» DIRECTIVE: Scan the listing for the word "quadrature" and report every line that contains it.

Start of Block

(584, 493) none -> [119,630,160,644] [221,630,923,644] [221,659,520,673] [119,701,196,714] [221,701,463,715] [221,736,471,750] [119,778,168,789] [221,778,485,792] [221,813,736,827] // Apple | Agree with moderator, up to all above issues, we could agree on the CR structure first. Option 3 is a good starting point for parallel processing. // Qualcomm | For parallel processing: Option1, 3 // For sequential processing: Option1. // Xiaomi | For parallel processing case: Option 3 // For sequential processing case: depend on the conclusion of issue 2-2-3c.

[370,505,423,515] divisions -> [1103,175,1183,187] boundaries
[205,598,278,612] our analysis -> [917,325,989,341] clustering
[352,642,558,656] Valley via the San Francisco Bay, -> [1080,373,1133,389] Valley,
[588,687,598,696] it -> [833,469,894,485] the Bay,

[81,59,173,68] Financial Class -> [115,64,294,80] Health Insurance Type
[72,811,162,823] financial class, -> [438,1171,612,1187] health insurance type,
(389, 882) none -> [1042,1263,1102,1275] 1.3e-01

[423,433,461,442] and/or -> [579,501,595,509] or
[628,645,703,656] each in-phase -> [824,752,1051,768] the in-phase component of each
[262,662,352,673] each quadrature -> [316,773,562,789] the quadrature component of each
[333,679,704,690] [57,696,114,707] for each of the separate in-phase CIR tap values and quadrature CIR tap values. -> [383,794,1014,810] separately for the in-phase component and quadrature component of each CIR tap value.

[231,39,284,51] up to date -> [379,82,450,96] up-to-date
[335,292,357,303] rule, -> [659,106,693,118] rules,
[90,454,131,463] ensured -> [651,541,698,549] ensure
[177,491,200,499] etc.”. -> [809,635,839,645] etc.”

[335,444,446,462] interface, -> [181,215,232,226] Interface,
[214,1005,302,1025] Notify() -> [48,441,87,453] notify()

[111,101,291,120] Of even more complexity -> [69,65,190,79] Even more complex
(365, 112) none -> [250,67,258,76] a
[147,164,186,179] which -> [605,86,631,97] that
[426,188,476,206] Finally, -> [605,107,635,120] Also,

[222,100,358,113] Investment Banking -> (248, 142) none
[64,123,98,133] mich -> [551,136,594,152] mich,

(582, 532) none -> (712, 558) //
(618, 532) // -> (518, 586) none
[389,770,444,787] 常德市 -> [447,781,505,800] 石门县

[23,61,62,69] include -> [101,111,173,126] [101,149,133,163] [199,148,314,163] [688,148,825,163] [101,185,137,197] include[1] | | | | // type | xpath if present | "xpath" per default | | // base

End of Block

» OUTPUT:
[262,662,352,673] each quadrature -> [316,773,562,789] the quadrature component of each
[333,679,704,690] [57,696,114,707] for each of the separate in-phase CIR tap values and quadrature CIR tap values. -> [383,794,1014,810] separately for the in-phase component and quadrature component of each CIR tap value.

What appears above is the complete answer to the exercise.